La voz de Ron es una derrota, cinco puntos menos para Gryffindor, un “soy un fraude como amigo”. Harry llora, Ron se marcha y Hermione quiere cogerle la mano que descansa sobre el pantalón de cuadros del pijama, pero no lo hace.

-Es normal, Ron.

-Lo sé.

-Aún es muy reciente.

-Ya.

Harry no se deja consolar. Llora poco, y cuando lo hace, quiere estar solo y ellos obedecen, se sientan juntos en un silencio distinto, el resplandor dorado del fuego sobre la piel pecosa de Ron, la respiración, lenta, masculina, que le hace crecer una bolita inquieta en el estómago.

Solsticio

Su habitación está al fondo del pasillo, la de Harry a su izquierda, las cañerías a su derecha.

Orientada hacia el noreste, a media tarde se queda sin el sol del invierno y las mantas no bastan para mitigar el castañeteo de sus dientes.

Suele tocarse para entrar en calor, sentada en el borde de la cama y mordiéndose el labio inferior cada vez que embiste sobre la colcha. A veces no puede esperar y lo hace de pie con la cabeza apoyada contra la puerta cerrada, las bragas en un rincón y la camisa abierta, y a veces, sólo a veces, piensa en él mientras se acaricia. Trata de ser sensata, se dice que es normal, que comparten casa, que él es un chico y ella una chica y, francamente, es natural que aparezca en su mente, que no quiere decir nada. Como tampoco quiere decir nada que nunca piense en Harry de esa manera.

Nada.

En eso le gustaría pensar, en nada.

Pero, cuando lo hace, siente sus manos frías y opta por buscar más mantas.

Hecha añicos

Siempre ve lo mismo cuando abre el armario. Expresión parda, piel casi cenicienta, rasgos consumidos. Huesos que parecen a punto de romperse. Ojos desbordados, cada vez más grandes. Y todos esos rizos que se enredan con perversidad. Flaca como un suspiro, los pantalones no encuentran acomodo en las caderas y el suéter la traga por completo. Intenta peinarse con los dedos, se hace un moño y por fin encuentra su cara. Pequeña, afilada, pálida como la muerte.

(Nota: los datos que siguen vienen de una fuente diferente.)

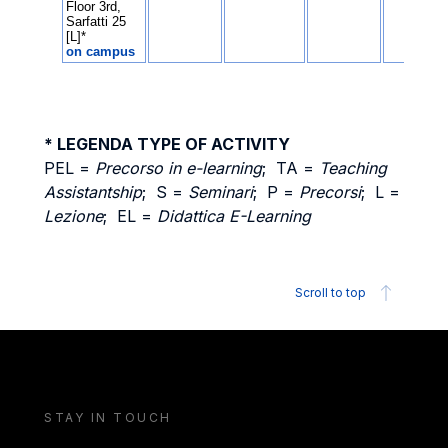
* LEGENDA TYPE OF ACTIVITY
PEL =
Precorso in e-learning
; TA =
Teaching
Assistantship
; S =
Seminari
; P =
Precorsi
; L =
Lezione
; EL =
Didattica E-Learning
Scroll to top
STAY IN TOUCH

Si suspira profundamente, la sombra de Dolohov le corta el pecho, un dardo de hielo directo al corazón. A veces lo hace sin querer y maldice al mortífago mientras se retuerce de dolor. A veces lo hace a propósito y soporta el navajazo con los ojos cerrados, tratando de imaginar si los brazos de Ron también recuerdan sus cicatrices invisibles.

Hermione se mira, se rompe durante un segundo y recoge sus pedazos al siguiente. Observa las pupilas temblorosas del espejo mientras cuenta los días y siente el frío, gota a gota, completamente hueco.

El martillo de las brujas

La edición es antigua, de los años 30. Respeta la traducción de Montague Summers y tiene un prólogo en el que advierte a las brujas acerca del ofensivo contenido que encontrarán en sus páginas.

Consulta el Malleus Maleficarum porque necesita investigar ciertos detalles sobre nigromancia, pero se está planteando seriamente la posibilidad de cerrarlo y usarlo de combustible para la caldera. Lee con indignación, asqueada ante su misoginia, mientras el libro de la caza de brujas avanza y describe las horrendas actividades de los súcubos y Hermione se pregunta hasta qué punto serán ciertas.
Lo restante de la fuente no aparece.